Check my proof on showing a graph with each vertex's degree at least $e$ has every tree with $e$ edges a subgraph

Question

Let $T$ be a tree with $e$ edges and $G$ be a simple graph such that ech vertex has degree at least $e$. We need to show that $T$ is a subgraph of $G$.

I tried to prove this by induction.

The base case is trivial.

The induction hypothesis says that for a tree with $e-1$ edges and a simple graph such that each vertex has degree at least $e-1$, then the graph has the tree as a subgraph.

If we add another edge to every single vertex of the graph, then there exists a tree with $e$ edges as a subgraph of the graph since there is already a tree with $e-1$ edges as a subgraph; after we added an edge to every vertex of the graph, the tree with $e$ edges is automatically a subgraph of the graph.

I am not sure whether my proof is correct. If there is something wrong, how could I fix it?

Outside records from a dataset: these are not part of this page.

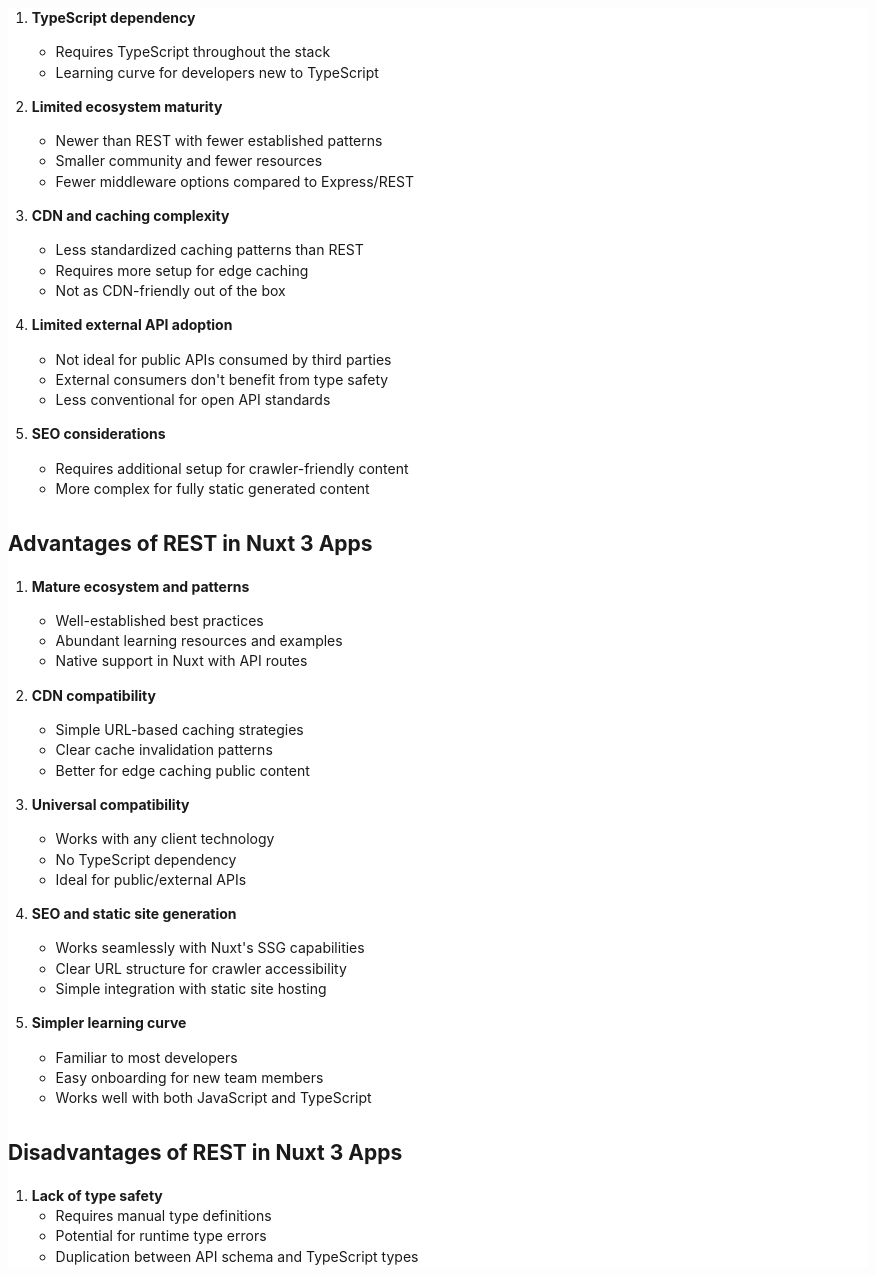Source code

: 1. **TypeScript dependency**
   - Requires TypeScript throughout the stack
   - Learning curve for developers new to TypeScript

2. **Limited ecosystem maturity**
   - Newer than REST with fewer established patterns
   - Smaller community and fewer resources
   - Fewer middleware options compared to Express/REST

3. **CDN and caching complexity**
   - Less standardized caching patterns than REST
   - Requires more setup for edge caching
   - Not as CDN-friendly out of the box

4. **Limited external API adoption**
   - Not ideal for public APIs consumed by third parties
   - External consumers don't benefit from type safety
   - Less conventional for open API standards

5. **SEO considerations**
   - Requires additional setup for crawler-friendly content
   - More complex for fully static generated content

## Advantages of REST in Nuxt 3 Apps

1. **Mature ecosystem and patterns**
   - Well-established best practices
   - Abundant learning resources and examples
   - Native support in Nuxt with API routes

2. **CDN compatibility**
   - Simple URL-based caching strategies
   - Clear cache invalidation patterns
   - Better for edge caching public content

3. **Universal compatibility**
   - Works with any client technology
   - No TypeScript dependency
   - Ideal for public/external APIs

4. **SEO and static site generation**
   - Works seamlessly with Nuxt's SSG capabilities
   - Clear URL structure for crawler accessibility
   - Simple integration with static site hosting

5. **Simpler learning curve**
   - Familiar to most developers
   - Easy onboarding for new team members
   - Works well with both JavaScript and TypeScript

## Disadvantages of REST in Nuxt 3 Apps

1. **Lack of type safety**
   - Requires manual type definitions
   - Potential for runtime type errors
   - Duplication between API schema and TypeScript types
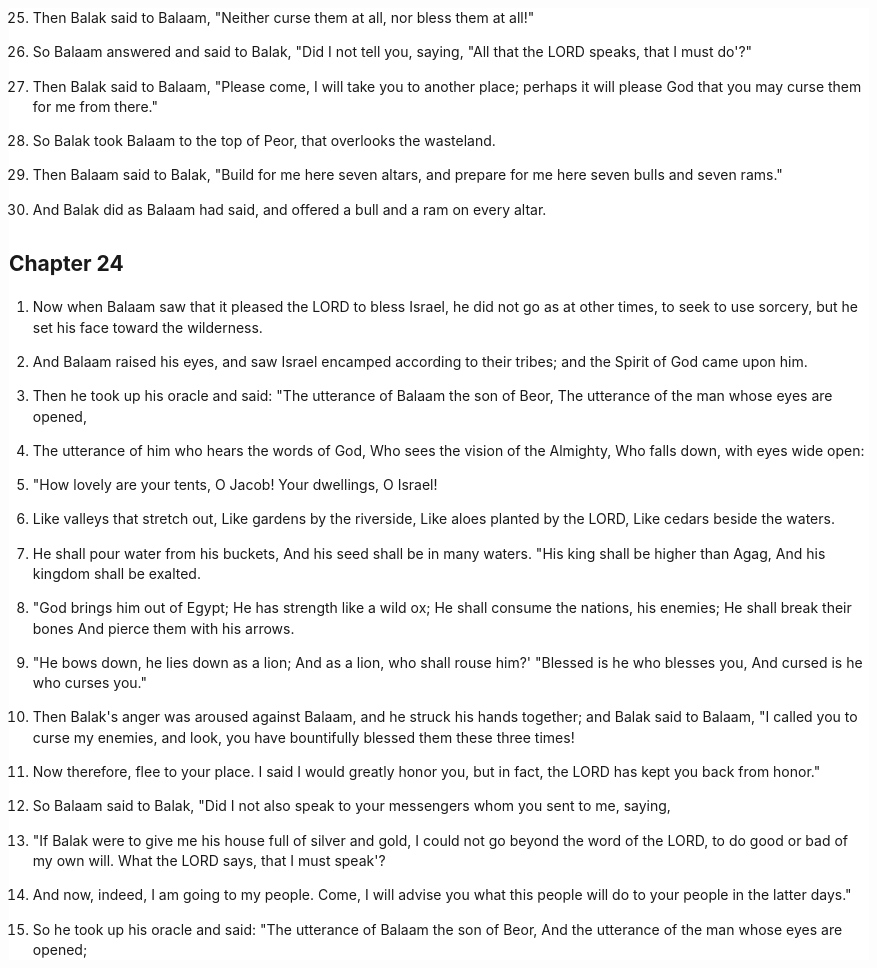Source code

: 25. Then Balak said to Balaam, "Neither curse them at all, nor bless them at all!"

26. So Balaam answered and said to Balak, "Did I not tell you, saying, "All that the LORD speaks, that I must do'?"

27. Then Balak said to Balaam, "Please come, I will take you to another place; perhaps it will please God that you may curse them for me from there."

28. So Balak took Balaam to the top of Peor, that overlooks the wasteland.

29. Then Balaam said to Balak, "Build for me here seven altars, and prepare for me here seven bulls and seven rams."

30. And Balak did as Balaam had said, and offered a bull and a ram on every altar.

## Chapter 24

1. Now when Balaam saw that it pleased the LORD to bless Israel, he did not go as at other times, to seek to use sorcery, but he set his face toward the wilderness.

2. And Balaam raised his eyes, and saw Israel encamped according to their tribes; and the Spirit of God came upon him.

3. Then he took up his oracle and said: "The utterance of Balaam the son of Beor, The utterance of the man whose eyes are opened,

4. The utterance of him who hears the words of God, Who sees the vision of the Almighty, Who falls down, with eyes wide open:

5. "How lovely are your tents, O Jacob! Your dwellings, O Israel!

6. Like valleys that stretch out, Like gardens by the riverside, Like aloes planted by the LORD, Like cedars beside the waters.

7. He shall pour water from his buckets, And his seed shall be in many waters. "His king shall be higher than Agag, And his kingdom shall be exalted.

8. "God brings him out of Egypt; He has strength like a wild ox; He shall consume the nations, his enemies; He shall break their bones And pierce them with his arrows.

9. "He bows down, he lies down as a lion; And as a lion, who shall rouse him?' "Blessed is he who blesses you, And cursed is he who curses you."

10. Then Balak's anger was aroused against Balaam, and he struck his hands together; and Balak said to Balaam, "I called you to curse my enemies, and look, you have bountifully blessed them these three times!

11. Now therefore, flee to your place. I said I would greatly honor you, but in fact, the LORD has kept you back from honor."

12. So Balaam said to Balak, "Did I not also speak to your messengers whom you sent to me, saying,

13. "If Balak were to give me his house full of silver and gold, I could not go beyond the word of the LORD, to do good or bad of my own will. What the LORD says, that I must speak'?

14. And now, indeed, I am going to my people. Come, I will advise you what this people will do to your people in the latter days."

15. So he took up his oracle and said: "The utterance of Balaam the son of Beor, And the utterance of the man whose eyes are opened;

Also, is there a better way to improve the writing of the proof?

Thanks.

Answer 1

I disagree with Hagen that you have the right idea. It is a serious logical error you made concerning induction, and I encourage you to read and fully grasp https://matheducators.stackexchange.com/a/10034/1550 before attempting induction problems. After you read that then read my answer.

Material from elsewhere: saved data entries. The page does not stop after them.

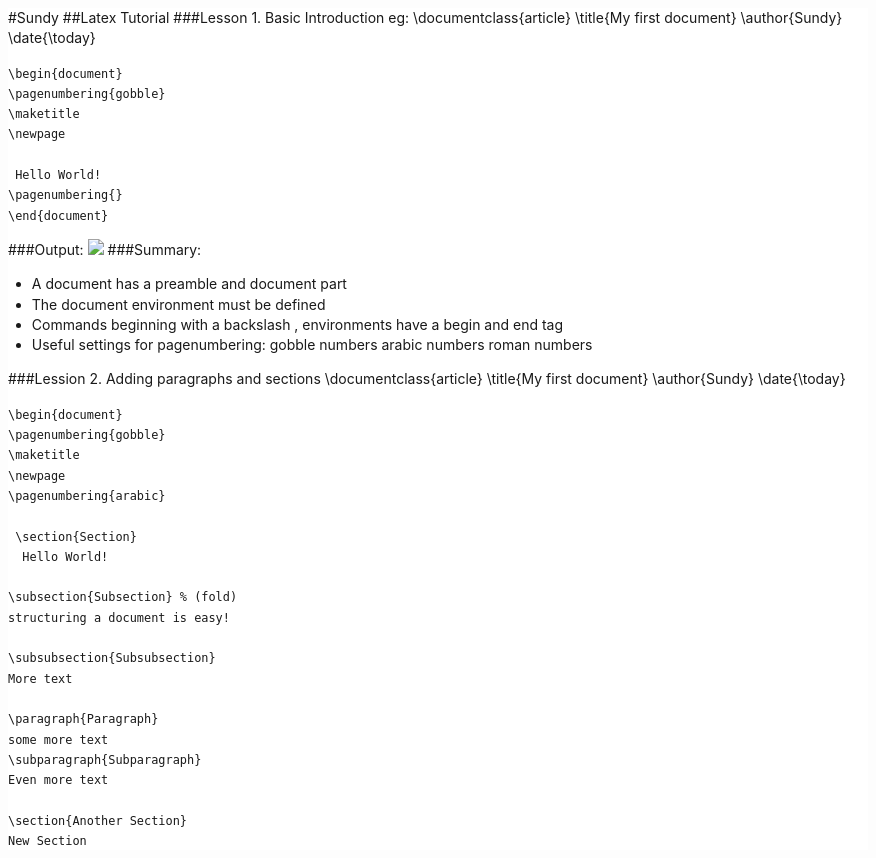 #Sundy
##Latex Tutorial
###Lesson 1. Basic Introduction
	eg:
	\documentclass{article}
	\title{My first document}
	\author{Sundy}
	\date{\today}
	
	\begin{document}
	\pagenumbering{gobble}
	\maketitle
	\newpage
	
	 Hello World!
	\pagenumbering{}
	\end{document}
###Output:
![](http://i.imgur.com/P4W9iW7.png)
###Summary:
- A document has a preamble and document part
- The document environment must be defined
- Commands beginning with a backslash \, environments have a begin and end tag
- Useful settings for pagenumbering:
	gobble numbers
	arabic numbers
	roman numbers

###Lession 2. Adding paragraphs and sections
	\documentclass{article}
	\title{My first document}
	\author{Sundy}
	\date{\today}
	
	\begin{document}
	\pagenumbering{gobble}
	\maketitle
	\newpage
	\pagenumbering{arabic}
	
	 \section{Section}
	  Hello World!
	
	\subsection{Subsection} % (fold)
	structuring a document is easy!
	
	\subsubsection{Subsubsection}
	More text
	
	\paragraph{Paragraph}
	some more text
	\subparagraph{Subparagraph}
	Even more text
	
	\section{Another Section}
	New Section
	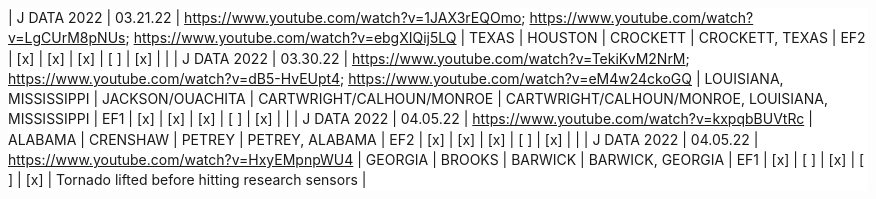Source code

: | J DATA 2022                                                                                | 03.21.22                                                                                                                                                                                                                                                                          | https://www.youtube.com/watch?v=1JAX3rEQOmo; https://www.youtube.com/watch?v=LgCUrM8pNUs; https://www.youtube.com/watch?v=ebgXIQij5LQ                                                                                                                                                                                                                                                                                                                            | TEXAS                            | HOUSTON                            | CROCKETT                             | CROCKETT, TEXAS                                   | EF2             | [x]       | [x]                | [x]                   | [ ]       | [x]               |                                                                                                                                               |
| J DATA 2022                                                                                | 03.30.22                                                                                                                                                                                                                                                                          | https://www.youtube.com/watch?v=TekiKvM2NrM; https://www.youtube.com/watch?v=dB5-HvEUpt4; https://www.youtube.com/watch?v=eM4w24ckoGQ                                                                                                                                                                                                                                                                                                                            | LOUISIANA, MISSISSIPPI           | JACKSON/OUACHITA                   | CARTWRIGHT/CALHOUN/MONROE            | CARTWRIGHT/CALHOUN/MONROE, LOUISIANA, MISSISSIPPI | EF1             | [x]       | [x]                | [x]                   | [ ]       | [x]               |                                                                                                                                               |
| J DATA 2022                                                                                | 04.05.22                                                                                                                                                                                                                                                                          | https://www.youtube.com/watch?v=kxpqbBUVtRc                                                                                                                                                                                                                                                                                                                                                                                                                      | ALABAMA                          | CRENSHAW                           | PETREY                               | PETREY, ALABAMA                                   | EF2             | [x]       | [x]                | [x]                   | [ ]       | [x]               |                                                                                                                                               |
| J DATA 2022                                                                                | 04.05.22                                                                                                                                                                                                                                                                          | https://www.youtube.com/watch?v=HxyEMpnpWU4                                                                                                                                                                                                                                                                                                                                                                                                                      | GEORGIA                          | BROOKS                             | BARWICK                              | BARWICK, GEORGIA                                  | EF1             | [x]       | [ ]                | [x]                   | [ ]       | [x]               | Tornado lifted before hitting research sensors                                                                                                |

I give you any tree $T$ and graph $G$ such that every vertex in $G$ has degree at least $e$ where $e$ is the number of edges in $T$. Your task is to show me how to embed $T$ into $G$. How would you do it? To use induction means that you try to reduce your task to a smaller one. What would "smaller task" mean here? That's really up to you, as long as you consistently use the same measure, and you make sure that breaking tasks into smaller one always ends with bits that you can solve directly. One way here would be to use $e$ as the measure of task size, and clearly once $e$ gets down to $0$ you're done. So you notice that if you chop off a leaf from $T$ you get a tree $T'$ with one less edge, and embedding $T'$ into $G$ is a smaller task and hence can be done (by induction). Using the embedding of $T'$ into $G$, can you now see how to embed $T$ into $G$?

Answer 2

You have the right idea, but you should not modify $G$, esp. you cannot expect to obtain a given degree-$e$ graph from an unspecified degree-$(e-1)$ graph. Instead try the following:

Let $T=(V_T,E_T)$ be a tree with $|E_T|=e$ edges (and hence $|V_T|=e+1$ vertices) and let $G=(V_G,E_G)$ be a non-empty, simple graph be given such that all vertices of $G$ have degree $\ge e$. The case $e=0$ is trivial. If $e>0$ then $T$ has at least one leaf $v$. Let $w$ be $v$'s only neighbour. We remove the edge $vw$ and the vertex $v$ from $T$, obtaining a graph $T'=(V_{T'}:=V_T\setminus\{v\}, E_{T'}:=E_T\setminus\{vw\})$ which is a tree with $e-1$ edges (and so $e$ vertices). As in our given $G$, all vertices also have degree $\ge e-1$, we may use the induction hypotheses to embed $T'$ into $G$. That is, there exists an injective map $f\colon V_{T'}\to V_G$ such that $f(x)f(y)\in E_G$ whenever $xy\in E_{T'}$. The vertex $f(w)$ has at least $e$ neighbours. At most $e-1$ of these can be in the image of $f$ (because $|V_{T'}\setminus\{w\}|<e$). Hence let $u$ be a neighbour of $f(w)$ not in the image of $f$. Now define $g\colon V_T\to V_G$ as $$g(x)=\begin{cases}u&\text{if }x=v\\f(x)&\text{otherwise}\end{cases}$$ We verify that $g$ is injective and that $g(x)g(y)\in E_G$ whenever $xy\in E_T$.